### WORK ORDER
With the pictures omitted, repeat exactly the lines below starting with the line that has "- enhancing-tissue mask" and going on through the line that has "Outlined on this slice (rectangle".
━━━ AVAILABLE RECORDS ━━━
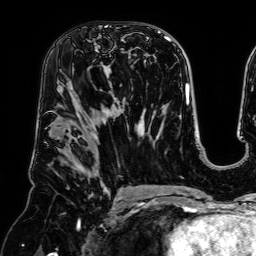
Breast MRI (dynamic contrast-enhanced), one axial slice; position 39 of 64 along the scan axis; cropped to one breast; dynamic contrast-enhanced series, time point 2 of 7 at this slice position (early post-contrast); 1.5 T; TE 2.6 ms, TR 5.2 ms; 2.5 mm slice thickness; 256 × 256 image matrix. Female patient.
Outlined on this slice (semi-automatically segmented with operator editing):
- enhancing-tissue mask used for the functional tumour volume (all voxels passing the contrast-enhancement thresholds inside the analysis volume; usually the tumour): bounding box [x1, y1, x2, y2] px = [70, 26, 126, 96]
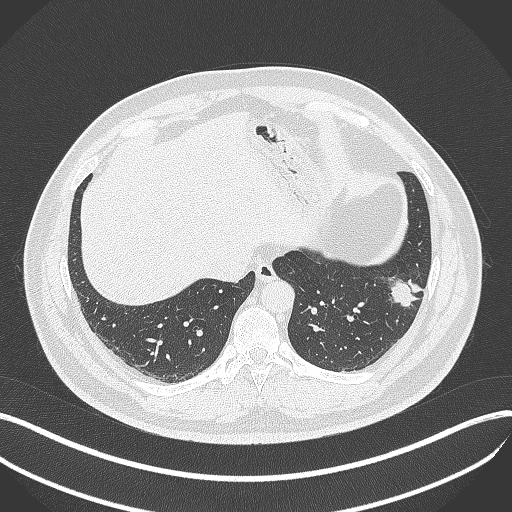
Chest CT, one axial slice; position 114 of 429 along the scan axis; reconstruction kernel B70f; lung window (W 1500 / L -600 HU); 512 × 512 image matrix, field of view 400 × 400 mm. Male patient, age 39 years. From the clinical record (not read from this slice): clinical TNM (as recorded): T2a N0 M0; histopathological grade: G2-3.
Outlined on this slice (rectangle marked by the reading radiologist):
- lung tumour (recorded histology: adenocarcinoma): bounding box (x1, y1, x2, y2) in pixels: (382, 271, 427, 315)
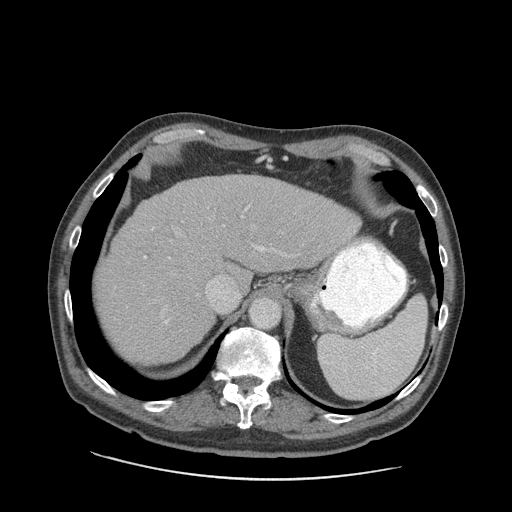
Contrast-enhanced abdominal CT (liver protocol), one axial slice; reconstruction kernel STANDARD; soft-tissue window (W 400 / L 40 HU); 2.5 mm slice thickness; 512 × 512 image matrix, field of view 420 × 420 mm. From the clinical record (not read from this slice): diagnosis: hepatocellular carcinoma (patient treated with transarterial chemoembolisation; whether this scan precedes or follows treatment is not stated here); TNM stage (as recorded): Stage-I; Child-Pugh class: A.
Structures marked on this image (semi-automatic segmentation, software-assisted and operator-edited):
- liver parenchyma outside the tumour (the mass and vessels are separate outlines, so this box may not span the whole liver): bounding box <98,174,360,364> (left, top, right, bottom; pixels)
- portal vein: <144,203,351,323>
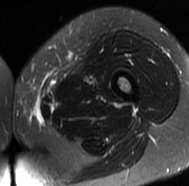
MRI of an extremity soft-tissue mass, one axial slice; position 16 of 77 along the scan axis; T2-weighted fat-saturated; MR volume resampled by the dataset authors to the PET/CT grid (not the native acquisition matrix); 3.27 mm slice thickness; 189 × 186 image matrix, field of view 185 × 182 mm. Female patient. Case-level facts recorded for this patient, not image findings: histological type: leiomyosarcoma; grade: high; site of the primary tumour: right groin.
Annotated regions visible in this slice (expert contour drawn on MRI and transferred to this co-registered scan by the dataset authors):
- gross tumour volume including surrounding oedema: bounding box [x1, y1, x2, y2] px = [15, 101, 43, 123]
━━━
### REPLY TO THE EXERCISE
- enhancing-tissue mask used for the functional tumour volume (all voxels passing the contrast-enhancement thresholds inside the analysis volume; usually the tumour): bounding box [x1, y1, x2, y2] px = [70, 26, 126, 96]
Chest CT, one axial slice; position 114 of 429 along the scan axis; reconstruction kernel B70f; lung window (W 1500 / L -600 HU); 512 × 512 image matrix, field of view 400 × 400 mm. Male patient, age 39 years. From the clinical record (not read from this slice): clinical TNM (as recorded): T2a N0 M0; histopathological grade: G2-3.
Outlined on this slice (rectangle marked by the reading radiologist):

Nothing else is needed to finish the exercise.